If I load from a checkpoint, does it iterate again over all data?

If so, that would be be bad, wouldn’t it? I mean it has already trained on the data :thinking:

Thanks for your help!

If your training is setup as for epoch in range(end_epoch), then yes, it will iterate over all the data and retrain again. If you’re using this to resume training, then just include a start_epoch value and have range(start_epoch, end_epoch), and if you only want to evaluate you can either comment out the training entirely, set the end epoch to 0 (range 0-0 is empty if I recall correctly, so there will be no iterations–don’t quote me though), or have a branching if statement and set whether you’re doing evaluation or training.

1 Like

@cpeters Great, thank you so much!
I am having difficulties applying it to my scenario. I only have two epochs but each contains 146,447 batches. So, I would need to do it on a batch level rather than epoch level. I have a train() and evaluate() function that are called like this

for epoch in range(params['epochs']):
     
      print('\n Epoch {:} / {:}'.format(epoch + 1, params['epochs']))
      
      #train model
      train_loss = train(scheduler, optimizer)
      
      #evaluate model
      valid_loss = evaluate()
      
      #save the best model -> OLD
      #this only saves the model at the end of each epoch. I want to change it.
      '''if valid_loss < best_valid_loss:
          best_valid_loss = valid_loss
          torch.save(model.state_dict(), model_file)'''
      
      # append training and validation loss
      train_losses.append(train_loss)
      valid_losses.append(valid_loss)
      
      print(f'\nTraining Loss: {train_loss:.3f}')
      print(f'Validation Loss: {valid_loss:.3f}')

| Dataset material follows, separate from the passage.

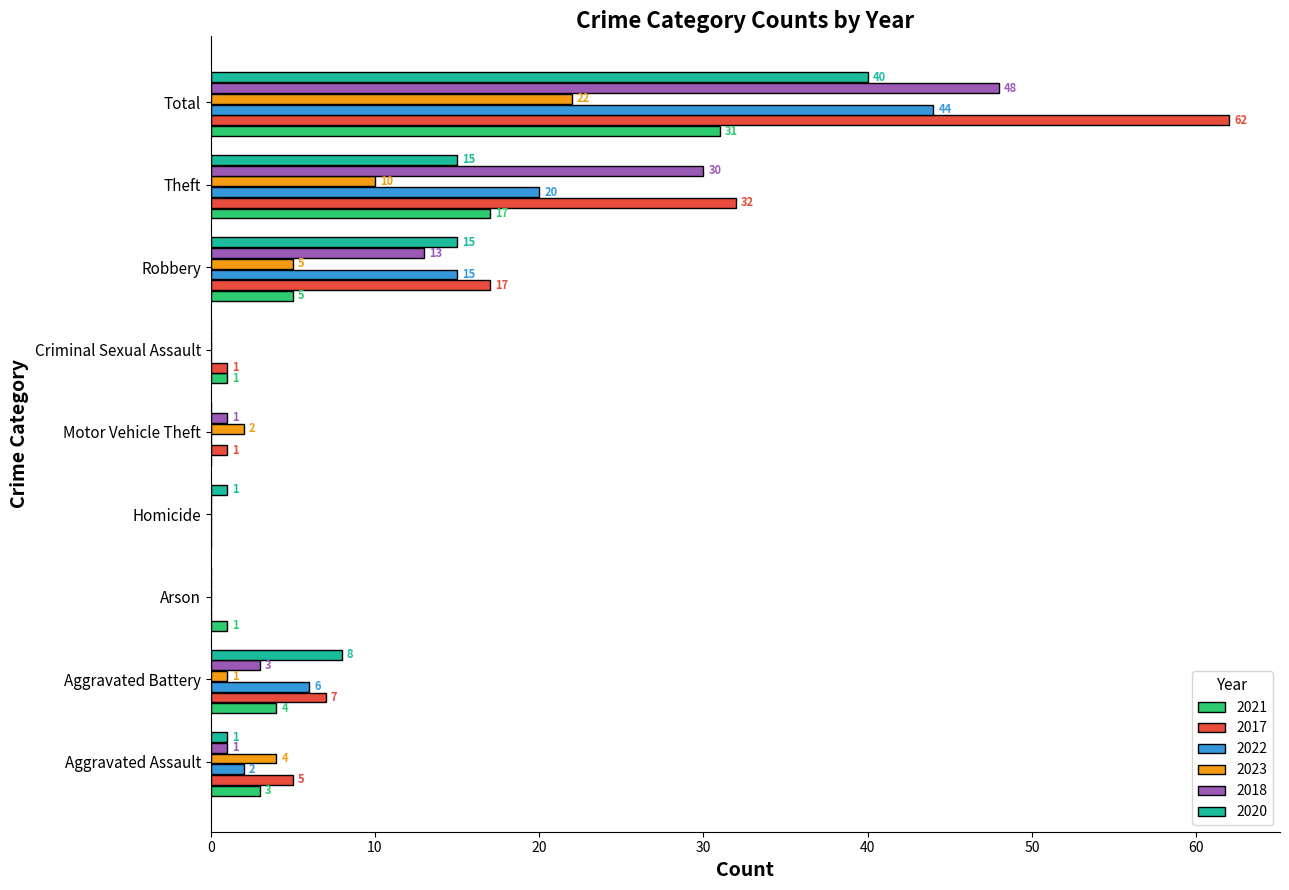

What is the maximum value for 2018?

48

I could create the checkpoint within train() but then won’t have access to valid_loss within train().

Any idea how I could resolve this? :sweat_smile:

I used to create the checkpoint within train() like this:

# checkpoint
    if step % 300 == 0 and not step == 0:
      checkpoint = {'state_dict': model.state_dict(), 
                      'optimizer': optimizer.state_dict(), 
                      'train_loss': step_loss,
                      #'val_Loss': valid_loss, 
                      }
      save_checkpoint(checkpoint)

It saves the stated params all 300 steps. This works but if I load from it, it starts from the beginning of the dataset again. So, I would need to create something like range(start_batch, end_batch)? Also, I do not have access to the validation loss within train() as mentioned before.

If you want to resume from partway through a dataset (and I’m assuming your dataset isn’t being shuffled or it’s meaningless to even try), then you just need to specify a starting point. e.g. have train(scheduler, optimizer, starting_step), initialise it to whatever you want outside of the epoch loop, and reset it to 0 at the end of the epoch. It’s a bit odd to pause and resume mid epoch, so the easiest way I can see is something like

if step <= starting_step:
    continue
else:
   # training loop goes here

If you forgot to set it to 0 at the end of an epoch, you’d only be training on a fixed data subset.

As for accessing validation loss from within another method, you could either once again pass it is an argument to train, or you could have a global variable (that would also go for starting_step).

1 Like

okay thanks, I’ll try to do so!

Yes, it’s weird indeed. I am using google colab and the runtime is interrupted after around 12 hours, which is in the middle of an epoch. Thus, I need to restart it… preferably from a checkpoint where it was interrupted

To be more specific, that if/else check would have to come inside the iterator for the dataset–i.e. so each batch is drawn and discarded. This would probably take a little while to get through because the data has to be constantly loaded but it’s obviously much, much faster than training on it.

1 Like